As frustrated as I get about the fact that it’s 2015 and we’re still debating these things, I have sympathy for these reluctant feminists, because I know that hesitation very intimately. I feel it every time I identify my religious beliefs.
Whenever people ask me what I believe, or find out that I’m a Christian, a large part of me winces. I wince because in our culture, Christianity is inextricably linked with certain adjectives — anti-intellectual, anti-gay, politically conservative — that characterize the most vocal, visible Christians in our society. And I wince because I don’t like being associated with any of those adjectives. In these conversations, I feel an almost knee-jerk impulse to say, “Yes, but I believe in evolution and climate change and the Big Bang and I fully support gay marriage and I’m a Democrat and my feelings toward you have nothing to do with what you believe…”
I despise all the baggage that comes with identifying as Christian, but that doesn’t mean I’m not one. Because when you look at my overarching spiritual beliefs — in a God who loves the world, in Jesus as a revolutionary who brought redemption for the world — they align with the definition of Christian. So I can’t deny label, even if I don’t love what it implies. The silver lining is that even though the term makes me uncomfortable, it gives me an opportunity to change people’s perceptions of what Christians are like.

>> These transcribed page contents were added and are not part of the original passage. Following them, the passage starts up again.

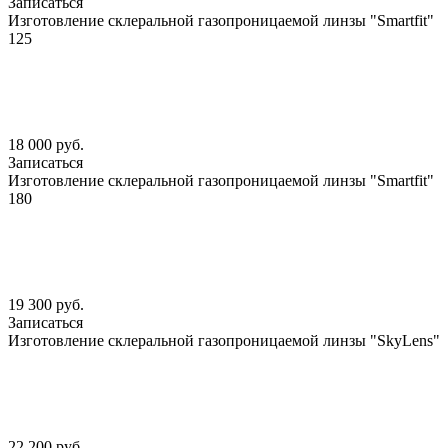
Записаться
Изготовление склеральной газопроницаемой линзы "Smartfit"
125
18 000 руб.
Записаться
Изготовление склеральной газопроницаемой линзы "Smartfit"
180
19 300 руб.
Записаться
Изготовление склеральной газопроницаемой линзы "SkyLens"
22 200 руб.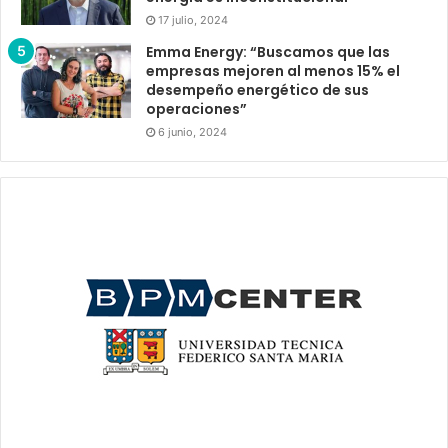
17 julio, 2024
Emma Energy: “Buscamos que las
empresas mejoren al menos 15% el
desempeño energético de sus
operaciones”
6 junio, 2024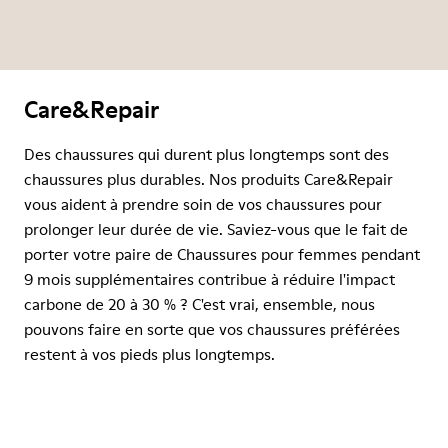
Care&Repair
Des chaussures qui durent plus longtemps sont des
chaussures plus durables. Nos produits Care&Repair
vous aident à prendre soin de vos chaussures pour
prolonger leur durée de vie. Saviez-vous que le fait de
porter votre paire de Chaussures pour femmes pendant
9 mois supplémentaires contribue à réduire l'impact
carbone de 20 à 30 % ? C'est vrai, ensemble, nous
pouvons faire en sorte que vos chaussures préférées
restent à vos pieds plus longtemps.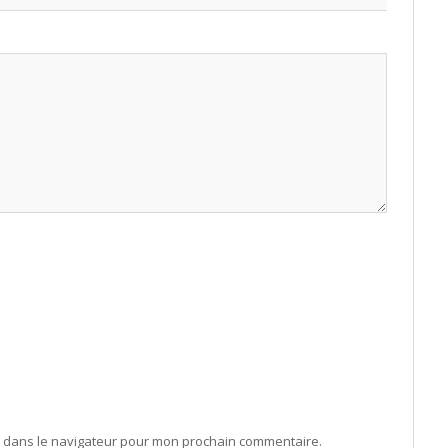
b dans le navigateur pour mon prochain commentaire.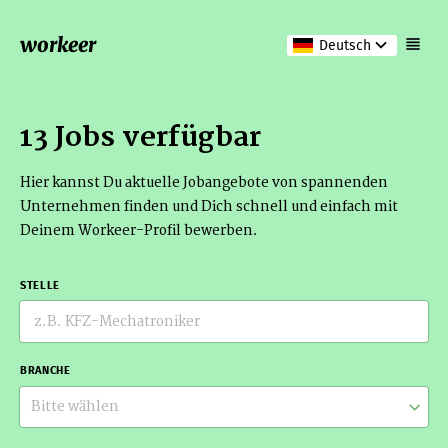
workeer
Deutsch
13 Jobs verfügbar
Hier kannst Du aktuelle Jobangebote von spannenden
Unternehmen finden und Dich schnell und einfach mit
Deinem Workeer-Profil bewerben.
STELLE
BRANCHE
Bitte wählen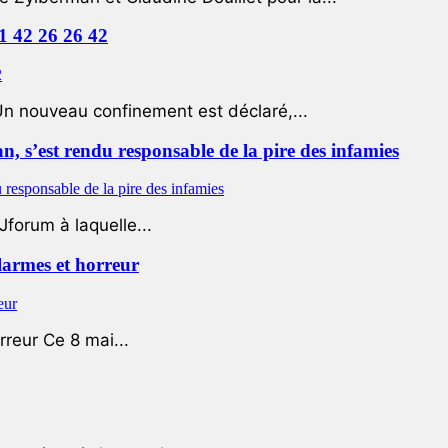
01 42 26 26 42
Un nouveau confinement est déclaré,...
 s’est rendu responsable de la pire des infamies
Jforum à laquelle...
 larmes et horreur
rreur Ce 8 mai...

In the same way, I wish that people who subscribe to the definition of feminism wouldn’t be so reluctant to take on the label. Yes, some of the baggage might be uncomfortable, especially for those who live in certain communities. But if these folks were willing to identify as feminist, they would probably change some minds about what feminists are like. And maybe people would be a little less hostile to feminism. And maybe we’d be able to make progress toward equal rights a little faster than we are at the moment.